4. Juli 2024

Management auf den Punkt gebracht!

Mit Haut und Haaren

KRITIK: Die Frage drängt sich auf, wenn man die Geschichten obsessiver Gründer liest, die sich mit Haut und Haaren ihrer Idee verschrieben haben und nicht eher ruhen, bis sich der Erfolg einstellt. Ohne Rücksicht auf andere oder die eigene Gesundheit. Braucht man das als Gründer?

Haben Sie vielleicht einen solchen Boss? Ständig „zwischen Wunsch- und Wahnvorstellung„, „zwischen hohem Selbstanspruch und Vermessenheit, gesunder Utopiesehnsucht und pathologischem Imponiergehabe„? In einem Beitrag der Wirtschaftswoche (Macht Wahn Sinn), der als Aufhänger den Tesla-Chef Elon Musk hat, aber auch Unternehmer wie Erich Sixt, Lars Hinrich oder Felix Haas zitiert, sind sich alle einig: Man braucht Besessenheit, ohne diese hält man nicht durch. Es folgen die bekannten Zahlen: In den USA scheitert jedes zweite Start-up, in Deutschland überlebt gar nur jedes dritte.

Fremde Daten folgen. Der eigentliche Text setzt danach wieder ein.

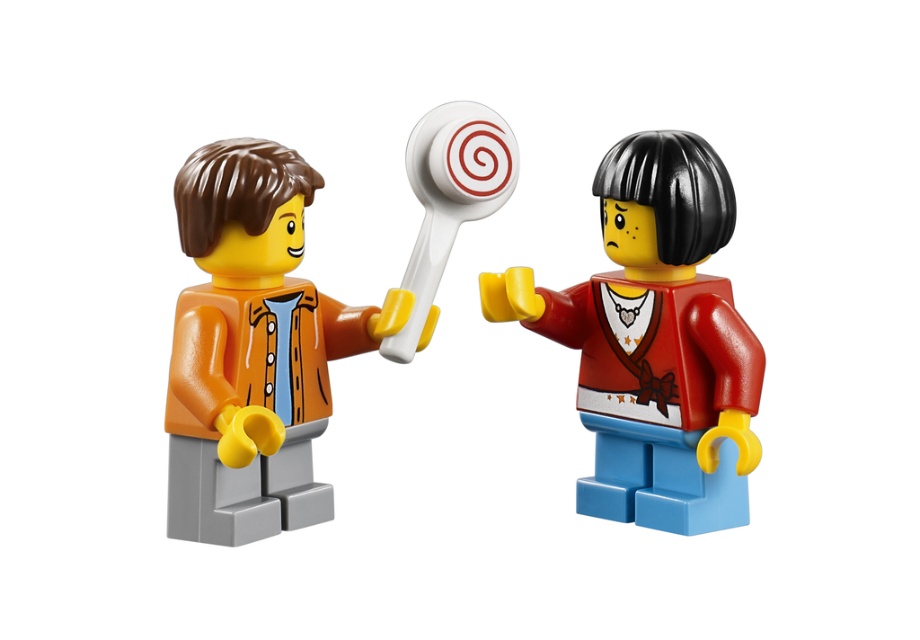
Who is lower down, smooth red sweater at center or white plastic lollipop at center?

smooth red sweater at center is below.

How distant is smooth red sweater at center from white plastic lollipop at center?

They are 6.12 inches apart.

Which is behind, point (719, 188) or point (483, 116)?

Point (719, 188)

You are a GUI agent. You are given a task and a screenshot of the screen. Output one action in this format:
    pyautogui.click(x=<x>, y=<y>)
    Task: Click on the smooth red sweater at center
    This screenshot has width=920, height=640.
    Given the screenshot: What is the action you would take?
    pyautogui.click(x=654, y=340)

Between smooth red sweater at center and matte orange shirt at left, which one is positioned lower?

smooth red sweater at center

Is smooth red sweater at center below matte orange shirt at left?

Indeed, smooth red sweater at center is positioned under matte orange shirt at left.

At what (x,y) coordinates should I click in order to perform the action: click on smooth red sweater at center. Please return your answer as a coordinate pair (x, y). Looking at the image, I should click on (654, 340).

Locate an element on the screen. This screenshot has width=920, height=640. smooth red sweater at center is located at coordinates (654, 340).

Does matte orange shirt at left have a larger size compared to white plastic lollipop at center?

Yes, matte orange shirt at left is bigger than white plastic lollipop at center.

Between matte orange shirt at left and white plastic lollipop at center, which one is positioned higher?

white plastic lollipop at center

Identify the location of matte orange shirt at left. The width and height of the screenshot is (920, 640). (253, 348).

You are a GUI agent. You are given a task and a screenshot of the screen. Output one action in this format:
    pyautogui.click(x=<x>, y=<y>)
    Task: Click on the matte orange shirt at left
    
    Given the screenshot: What is the action you would take?
    pyautogui.click(x=253, y=348)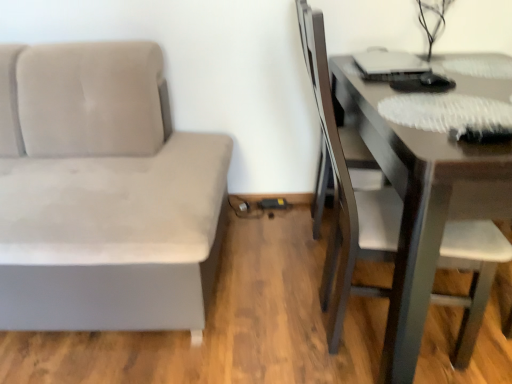
Question: Can you confirm if matte black swivel chair at right is positioned to the left of dark brown wooden table at right?

Choices:
 (A) no
 (B) yes

Answer: (B)

Question: Is dark brown wooden table at right inside matte black swivel chair at right?

Choices:
 (A) yes
 (B) no

Answer: (B)

Question: Can you confirm if matte black swivel chair at right is shorter than dark brown wooden table at right?

Choices:
 (A) no
 (B) yes

Answer: (A)

Question: Is dark brown wooden table at right at the back of matte black swivel chair at right?

Choices:
 (A) yes
 (B) no

Answer: (A)

Question: Considering the relative positions of matte black swivel chair at right and dark brown wooden table at right in the image provided, is matte black swivel chair at right in front of dark brown wooden table at right?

Soll das nun heißen, die Gründer der gescheiterten Unternehmen hätten diese Besessenheit nicht gehabt? Sicher nicht, könnte ja auch an der Geschäftsidee gelegen haben. Umgekehrt bin ich nicht mal sicher, ob jeder Gründer, der es geschafft hat, wirklich ein notorischer Optimist ist, eine Mischung aus „Perfektionismus, Rechthaberei und Kontrollwahn“ wie Steve Jobs oder Jeff Bezos.

Das hängt sicher auch von der Art der Vision ab. Wer Menschen zum Mars schicken will und Kapitalgeber von der Idee überzeugen muss, bei dem mag das stimmen. Zwei Botschaften in dem Artikel finde ich bemerkenswert: Das Bild des besessenen Gründers, der auf jeden Fall in ganz großen Dimensionen denken muss, ist relativ neu. Vorher galt als Ideal-Unternehmer eher der besonnene Kaufmann, der „stets auch nüchtern das Nächstliegende zu planen und sich zum Wohle seines Unternehmens in Zucht zu nehmen“ weiß. Dem Unternehmer, dem heute gehuldigt wird, hat erst der Finanzkapitalismus den Weg bereitet. Dieser „sanktionierte die Mäßigung und honorierte den Exzess… und erhob den Wahnsinn zum Geschäftsmodell„.

Der andere Gedanke (den man allerdings auch schon häufiger gelesen hat): Die Cleveren unter den Wahnsinnigen holen sich Mitstreiter an Bord, die ein Gegengewicht zu ihrer Besessenheit darstellen: Steve Jobs holte Tim Cook, Mark Zuckerberg Sheryl Sandberg, Serbey Brin und Larry Page gewannen Eric Schmidt als „Elterliche Aufsicht„.

Wie so oft wird die Geschichte zeigen, wie viel Größenwahn tatsächlich für dauerhaften Erfolg sorgt. Und ob die „Helden“ von heute später auch noch so bewundert werden oder ob man über sie und alle ihre Fans den Kopf schütteln wird. Nicht zufällig werden sie in dem Artikel mit den Erorberern früherer Jahrhunderte verglichen, die auch irgendwo auf der Grenze zum Wahnsinn agierten und deren Heldentaten sicher fragwürdig sind.